Stored records
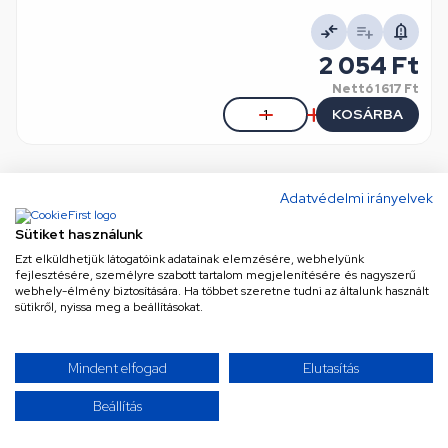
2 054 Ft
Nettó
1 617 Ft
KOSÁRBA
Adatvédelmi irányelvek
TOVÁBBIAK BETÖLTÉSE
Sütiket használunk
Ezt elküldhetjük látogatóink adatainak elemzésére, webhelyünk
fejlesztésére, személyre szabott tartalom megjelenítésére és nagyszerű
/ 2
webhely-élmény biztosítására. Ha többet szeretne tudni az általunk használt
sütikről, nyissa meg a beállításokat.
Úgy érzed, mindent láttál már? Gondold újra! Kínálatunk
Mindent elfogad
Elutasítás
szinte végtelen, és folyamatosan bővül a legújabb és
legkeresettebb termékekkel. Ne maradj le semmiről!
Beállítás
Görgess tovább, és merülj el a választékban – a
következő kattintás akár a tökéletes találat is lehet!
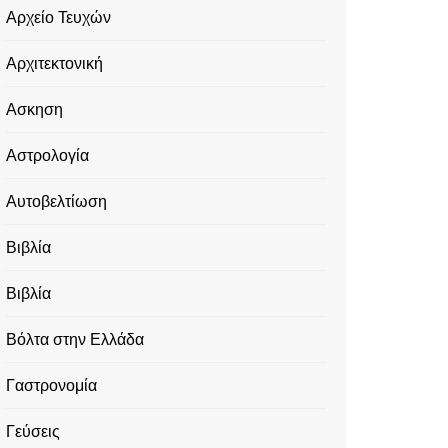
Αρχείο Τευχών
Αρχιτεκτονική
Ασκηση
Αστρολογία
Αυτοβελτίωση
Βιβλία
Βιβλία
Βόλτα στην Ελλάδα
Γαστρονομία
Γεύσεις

* * *

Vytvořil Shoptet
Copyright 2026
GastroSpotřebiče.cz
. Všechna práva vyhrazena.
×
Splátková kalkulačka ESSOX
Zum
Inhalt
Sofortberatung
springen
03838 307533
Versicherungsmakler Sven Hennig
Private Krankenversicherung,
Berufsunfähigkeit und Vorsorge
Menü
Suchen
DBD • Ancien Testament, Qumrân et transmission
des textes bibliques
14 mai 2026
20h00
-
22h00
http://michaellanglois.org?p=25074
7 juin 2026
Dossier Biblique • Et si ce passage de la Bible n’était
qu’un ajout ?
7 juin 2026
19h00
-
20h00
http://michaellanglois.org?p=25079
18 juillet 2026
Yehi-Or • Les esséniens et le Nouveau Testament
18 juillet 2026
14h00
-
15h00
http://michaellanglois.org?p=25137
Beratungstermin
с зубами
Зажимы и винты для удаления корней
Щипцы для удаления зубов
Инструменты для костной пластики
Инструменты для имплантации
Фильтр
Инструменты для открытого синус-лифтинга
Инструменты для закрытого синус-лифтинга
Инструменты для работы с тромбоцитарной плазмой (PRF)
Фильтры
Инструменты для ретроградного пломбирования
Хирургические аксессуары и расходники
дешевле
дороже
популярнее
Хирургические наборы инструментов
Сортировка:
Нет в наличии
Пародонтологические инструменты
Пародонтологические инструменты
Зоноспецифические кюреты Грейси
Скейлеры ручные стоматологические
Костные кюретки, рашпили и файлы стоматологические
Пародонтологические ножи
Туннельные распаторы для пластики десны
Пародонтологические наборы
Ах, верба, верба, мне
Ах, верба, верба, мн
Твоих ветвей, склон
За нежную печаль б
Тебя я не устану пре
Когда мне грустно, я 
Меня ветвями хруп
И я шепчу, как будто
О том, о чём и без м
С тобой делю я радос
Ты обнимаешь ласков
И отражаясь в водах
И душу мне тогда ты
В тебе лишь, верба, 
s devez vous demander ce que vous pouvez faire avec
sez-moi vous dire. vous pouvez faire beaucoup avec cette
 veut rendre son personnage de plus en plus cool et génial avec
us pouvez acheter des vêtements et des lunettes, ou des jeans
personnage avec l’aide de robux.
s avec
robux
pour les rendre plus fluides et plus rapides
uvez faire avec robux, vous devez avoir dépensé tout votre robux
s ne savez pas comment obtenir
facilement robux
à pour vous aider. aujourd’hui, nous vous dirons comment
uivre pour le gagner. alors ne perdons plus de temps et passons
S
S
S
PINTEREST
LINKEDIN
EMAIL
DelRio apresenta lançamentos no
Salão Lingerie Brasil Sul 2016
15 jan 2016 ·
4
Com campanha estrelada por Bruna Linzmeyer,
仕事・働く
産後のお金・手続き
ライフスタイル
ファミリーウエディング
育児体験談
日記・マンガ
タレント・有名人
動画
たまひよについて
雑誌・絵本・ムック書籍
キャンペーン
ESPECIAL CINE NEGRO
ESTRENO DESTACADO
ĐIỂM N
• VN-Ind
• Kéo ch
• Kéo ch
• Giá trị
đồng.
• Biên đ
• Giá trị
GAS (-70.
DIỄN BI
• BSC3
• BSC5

EXERCISE DETAILS: Extract each line from the listing above that contains the word "стоматологические".

TASK RESULT:
Скейлеры ручные стоматологические
Костные кюретки, рашпили и файлы стоматологические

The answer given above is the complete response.